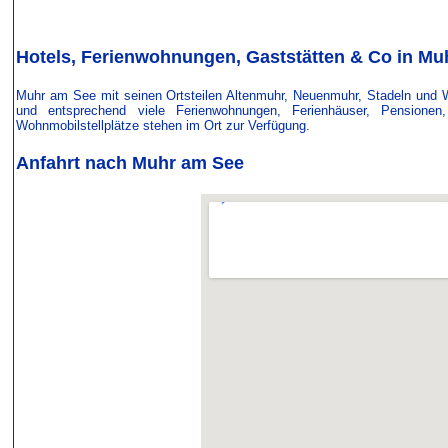
Hotels, Ferienwohnungen, Gaststätten & Co in Mu
Muhr am See mit seinen Ortsteilen Altenmuhr, Neuenmuhr, Stadeln und W
und entsprechend viele Ferienwohnungen, Ferienhäuser, Pensione
Wohnmobilstellplätze stehen im Ort zur Verfügung.
Anfahrt nach Muhr am See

· · · ·

Would you copy out every line of the data above exactly, minus the pictures?

Hotels, Ferienwohnungen, Gaststätten & Co in Mu
Muhr am See mit seinen Ortsteilen Altenmuhr, Neuenmuhr, Stadeln und W
und entsprechend viele Ferienwohnungen, Ferienhäuser, Pensione
Wohnmobilstellplätze stehen im Ort zur Verfügung.
Anfahrt nach Muhr am See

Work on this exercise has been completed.